In principle, citizens just need to show their national identification card to receive emergency medical services at the nearest hospital. They would be treated until they recover and the NHSF would pay the hospital directly for their medical charges.
Emergency conditions are divided into three colour-coded categories. Red refers to a critical condition that needs emergency life-saving medical treatment. Yellow is for an acute condition that can wait a few hours before emergency treatment. Green designates moderate symptoms that can wait for medication.
However, sometimes a private hospital would categorise a patient's case as red or yellow, but when it sought reimbursement, the NHSF would categorise the case as green and not follow the hospital's request. This is why private hospitals need to charge patients the full price first, Samrit said.
According to the NHSF's report, as of November 30, 12,845 patients had received emergency medical services under this scheme at 239 private hospitals nationwide. The NHSF had paid Bt205 million to the private hospitals that joined the scheme.
However, Prof Paibul Suriyawong-paisal of Ramathibodi Hospital, head of the research team, said some people did not go to a private hospital to receive emergency medical services, as they were afraid of being charged.
But the directors of private hospitals said some of those patients had decided to go to another private hospital located far from their home instead of the nearest.
Dr Chalerm Harnpanich, chairman of the Private Hospital Association, said he wants the government to hold a meeting to discuss the problem and find a solution soon.
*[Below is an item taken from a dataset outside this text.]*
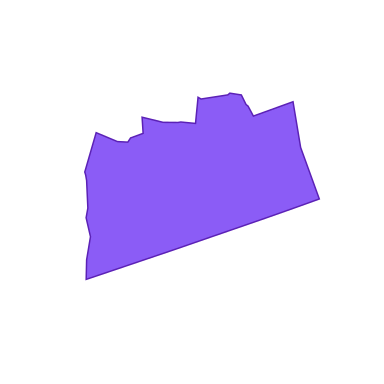 outline of Lehigh, Pennsylvania, United States of America, rotated 301°
{"feature_id": "52423323B14765757601451", "entity_name": "Lehigh", "entity_type": "district", "adm_level": 2, "iso_a3": "USA", "parent_name": "United States of America", "parent_adm1": "Pennsylvania", "projection": "orthographic", "projection_center": [-75.565, 40.603], "detail": "fine", "context": "isolated", "style": "filled", "palette": "violet", "viewbox_px": 384, "rotation_deg": 301, "n_neighbors": 0, "source": "geoboundaries", "source_scale": "gbopen_adm2", "svg_char_len": 609}
<svg xmlns="http://www.w3.org/2000/svg" viewBox="0 0 384 384"><g transform="rotate(301 192 192)"><path d="M124.6,111.0L115.4,114.5L101.4,128.0L79.6,136.6L62.6,146.3L132.9,206.0L162.9,231.1L178.4,244.1L207.3,268.3L230.3,287.3L251.6,304.7L286.1,262.2L321.4,232.1L288.7,205.5L294.5,195.8L294.8,193.3L300.6,184.3L296.2,173.5L293.7,172.7L276.4,151.9L276.3,148.4L269.4,151.7L259.7,156.3L252.6,159.7L246.2,146.3L244.4,144.2L236.8,131.3L230.4,110.7L217.1,119.9L206.7,111.5L201.7,111.3L196.8,102.1L193.5,79.3L153.9,89.8L151.7,92.2L147.5,95.8L124.6,111.0Z" fill="#8b5cf6" stroke="#5b21b6" stroke-width="1.5"/></g></svg>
Dr Varunee Jinarat, director of Rajavithi Hospital, said some patients had admitted to her medical staff that they were confused about the definition of emergency medical services. However, she allowed them to receive the treatment first then request reimbursement later.
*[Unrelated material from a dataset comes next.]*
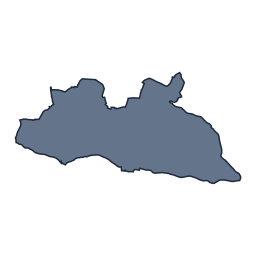 Buza, Cluj, Romania (Natural Earth projection)
{"feature_id": "2599482B62988480086143", "entity_name": "Buza", "entity_type": "district", "adm_level": 2, "iso_a3": "ROU", "parent_name": "Romania", "parent_adm1": "Cluj", "projection": "natural_earth1", "projection_center": [24.153, 46.91], "detail": "fine", "context": "isolated", "style": "filled", "palette": "slate", "viewbox_px": 256, "rotation_deg": 0, "n_neighbors": 0, "source": "geoboundaries", "source_scale": "gbopen_adm2", "svg_char_len": 5746}
<svg xmlns="http://www.w3.org/2000/svg" viewBox="0 0 256 256"><path d="M213.8,183.4L214.5,183.1L219.2,180.3L220.5,180.0L222.2,179.9L222.6,180.0L225.1,180.1L228.1,180.7L230.5,181.2L232.3,181.5L233.4,181.4L234.5,181.2L235.6,181.0L238.3,180.6L239.1,180.6L239.6,180.5L240.3,179.2L240.6,178.1L240.6,176.9L240.5,176.4L239.1,173.7L237.2,172.5L236.0,171.9L235.3,171.3L233.4,168.9L231.2,166.7L225.9,160.9L225.1,160.1L224.4,159.7L222.6,158.4L221.8,157.6L221.3,156.9L221.1,156.4L220.8,155.8L220.8,155.4L220.9,155.0L221.4,154.0L221.7,152.9L221.7,149.9L221.5,148.6L221.0,146.6L220.8,145.5L220.3,144.2L219.9,141.9L219.5,140.8L219.4,139.7L219.2,138.9L218.9,136.3L218.7,135.6L218.5,135.1L218.3,134.7L217.2,133.2L216.9,132.9L215.6,132.0L215.3,131.7L214.3,130.5L213.7,129.9L213.2,129.0L211.7,127.9L211.2,127.5L211.1,127.2L211.2,126.8L211.4,126.4L211.4,126.2L210.9,125.3L209.7,124.2L209.5,123.8L209.1,123.5L208.5,123.5L207.6,123.2L206.7,122.6L205.7,121.6L205.2,121.1L204.1,120.1L203.4,119.3L201.8,117.6L201.2,117.1L200.9,116.9L200.0,116.6L198.4,116.3L196.4,115.9L194.5,115.1L192.4,114.0L189.6,113.6L186.9,113.0L185.9,112.2L184.5,110.7L181.7,108.1L181.3,107.8L179.1,107.3L177.4,107.0L175.6,106.5L175.0,106.2L174.2,105.5L173.1,104.8L172.7,104.3L172.5,103.8L172.2,103.5L170.9,102.9L169.8,102.2L169.6,102.0L169.6,101.7L169.8,101.4L170.4,101.1L171.0,101.1L171.3,101.1L173.2,102.0L174.2,102.2L174.7,102.2L176.1,101.8L177.0,101.0L177.8,99.8L177.8,99.6L177.5,98.7L178.8,97.8L179.1,97.5L180.6,97.4L181.6,96.8L181.3,95.6L180.4,94.4L179.8,93.2L179.6,92.5L182.0,89.0L182.2,88.0L182.6,87.3L183.2,85.7L184.1,83.1L184.2,82.4L183.9,81.6L181.8,78.4L181.2,77.2L181.1,76.7L181.1,75.8L181.0,74.5L179.6,72.6L176.0,74.6L174.8,75.8L174.4,76.4L174.4,76.5L174.5,76.9L174.2,77.4L172.3,77.0L172.2,77.3L172.3,78.4L172.1,79.1L171.7,80.0L171.3,80.6L170.6,82.7L170.2,83.5L169.0,84.5L168.2,85.4L167.1,86.3L165.3,85.7L165.0,85.7L164.4,85.5L163.4,84.9L161.4,83.9L161.4,83.6L161.2,83.5L160.8,83.5L158.7,82.6L155.5,81.2L154.8,80.7L153.8,80.2L150.2,78.5L149.4,78.3L148.1,78.7L146.9,79.2L145.3,79.9L144.5,80.3L143.9,80.8L142.3,82.4L142.4,82.5L144.3,83.6L143.6,85.0L142.7,87.7L142.0,89.3L141.5,90.1L141.3,90.1L140.9,92.2L140.5,93.3L140.1,95.7L139.5,98.1L134.3,97.9L132.5,97.9L128.1,98.4L128.0,99.4L127.7,100.5L125.9,105.9L125.6,107.0L123.8,106.9L122.7,107.1L116.7,108.8L116.4,108.8L116.3,108.3L116.2,108.3L115.2,108.2L114.8,108.3L114.7,108.2L114.8,107.6L114.7,107.5L114.1,107.5L112.4,107.3L111.2,107.3L111.0,109.0L109.9,109.0L108.8,108.5L107.9,108.3L107.4,108.1L107.6,107.6L107.8,106.6L107.4,106.2L106.0,105.2L105.3,104.4L106.3,103.5L106.0,102.8L105.0,99.2L104.6,97.3L104.0,97.3L102.7,97.5L102.2,96.2L102.4,94.9L104.2,88.9L104.1,88.3L102.9,85.1L102.3,84.3L96.6,80.5L96.2,80.2L95.7,79.7L95.3,79.7L92.3,79.4L90.8,79.4L82.8,78.8L82.6,78.8L82.2,78.9L81.8,79.4L80.7,80.1L79.4,81.8L79.0,82.8L78.9,83.2L78.8,83.7L77.7,84.7L77.6,84.9L77.6,86.0L77.1,87.1L74.5,86.5L74.1,87.5L73.6,87.3L71.6,87.0L71.6,87.3L71.4,87.6L68.8,89.0L65.0,92.0L64.7,92.0L63.1,91.3L61.8,90.8L59.8,90.3L57.7,89.9L56.0,89.8L53.5,89.8L52.8,89.8L51.9,90.0L51.5,89.3L51.2,88.8L51.2,88.2L51.2,87.9L51.1,87.3L50.6,87.3L50.6,89.2L51.0,92.1L51.4,94.3L51.5,95.1L51.4,95.9L52.0,98.1L52.4,100.1L52.7,102.1L53.3,103.5L53.6,104.4L53.3,104.5L52.6,104.9L51.3,106.1L50.1,107.1L50.0,107.3L49.4,106.7L49.3,107.2L49.3,107.4L49.6,108.0L48.9,108.6L47.5,109.7L46.8,110.0L45.6,110.2L44.8,110.4L43.6,111.4L43.1,112.0L42.7,112.6L42.2,113.7L42.1,114.0L41.8,114.3L41.4,115.1L39.5,118.4L39.3,118.7L39.3,119.0L39.1,119.1L38.5,119.3L37.1,119.4L35.0,119.3L34.9,119.9L34.1,119.9L33.4,119.9L33.2,120.0L32.8,120.2L32.6,120.2L32.3,119.8L31.3,119.8L30.5,119.7L29.4,119.6L28.1,119.6L27.4,119.5L26.5,119.1L25.3,119.1L23.2,119.2L22.1,119.5L19.8,120.0L20.6,122.3L20.8,122.8L20.9,123.5L20.8,124.8L20.7,125.6L20.4,126.4L18.8,129.5L17.7,131.7L17.3,132.9L17.2,133.2L16.6,135.2L16.7,135.4L16.5,135.9L16.1,136.5L16.0,136.9L15.7,137.4L15.4,138.3L15.5,138.5L15.8,138.8L16.0,140.0L16.1,142.6L17.7,143.1L18.6,143.6L18.9,144.0L19.1,144.2L19.4,144.3L20.7,144.4L22.0,144.9L22.4,145.3L22.9,146.1L23.4,146.5L24.1,147.2L24.5,147.6L25.5,148.0L27.0,147.9L28.9,148.1L29.3,148.9L30.3,149.2L31.5,149.7L32.6,150.4L35.1,152.5L37.3,153.3L39.2,153.8L39.9,153.9L41.8,154.2L42.6,154.2L44.1,154.3L45.3,154.7L46.8,155.2L49.7,156.5L51.9,156.8L52.8,157.0L53.9,157.2L56.2,158.1L57.1,158.9L58.8,160.3L60.9,162.9L61.2,163.1L61.1,162.4L61.1,161.7L61.2,161.4L61.8,162.6L62.1,162.8L63.0,163.7L64.3,164.4L65.5,164.8L65.8,164.1L66.5,163.4L67.4,162.6L68.3,162.2L70.9,161.5L71.9,160.9L73.8,160.2L74.6,159.3L75.5,158.7L76.7,158.2L77.3,157.8L77.9,157.7L78.9,157.8L79.5,157.7L80.5,157.4L81.3,157.3L82.6,157.3L84.5,156.7L85.2,156.6L86.0,156.6L86.8,156.8L87.8,156.3L89.1,156.0L90.2,155.5L90.8,155.4L92.4,155.3L94.8,154.9L97.7,154.9L98.8,155.1L100.2,155.5L101.6,156.3L103.2,157.0L105.0,157.6L106.6,158.4L108.2,159.3L109.7,160.3L110.6,161.4L114.1,163.7L114.7,164.2L115.0,164.3L116.9,165.8L117.9,166.5L119.1,167.0L119.7,167.1L121.2,167.0L121.6,170.8L122.8,170.7L124.4,171.0L124.9,171.1L125.0,170.2L125.4,170.2L125.5,170.5L125.6,170.8L127.3,171.4L128.3,171.7L128.9,171.7L131.0,171.6L133.2,171.8L133.3,171.3L133.7,170.6L134.2,170.0L135.0,169.5L139.4,170.2L139.7,168.3L146.0,170.0L148.2,170.1L149.9,170.3L150.8,170.6L151.5,170.9L151.7,171.1L152.1,171.8L152.8,172.5L153.5,172.8L154.0,173.0L155.3,173.1L155.8,173.1L160.7,172.7L162.5,172.6L165.1,173.0L166.3,173.0L167.7,173.4L168.6,173.5L171.0,174.4L172.6,174.7L173.9,175.0L176.8,176.2L179.3,177.1L180.4,177.4L181.7,177.4L184.2,177.0L187.1,176.3L189.3,176.1L190.0,176.1L191.3,176.4L196.7,178.2L199.5,179.7L202.8,180.7L203.9,180.8L206.6,180.6L207.1,180.6L207.9,180.9L208.4,181.3L210.0,182.5L211.6,183.0L213.4,183.4L213.8,183.4Z" fill="#64748b" stroke="#1e293b" stroke-width="1.5"/></svg>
Dr Surasak Leela-Udomlipi, director of Ramathibodi Hospital, said he had instructed his staff to clearly explain to patients the medical conditions that are categorised as critical or acute. If they do not qualify, staff will advise them to go the hospital that they are registered with under their health scheme.
Samrit said the government should set up a neutral agency to point out at the first step of treatment which diseases or conditions are classified as emergencies.
Dr Winai Sawasdivorn, secretary-general of the National Health Security Office, said his office is making a proposal to the NHSO's board and the government to improve the emergency medical policy, but acknowledged that there's still uncertainty over what constitutes an emergency.
To help clear up the situation, Winai will ask the government to set up a middleman to inform private hospitals and patients which medical conditions are listed as critical, acute or moderate.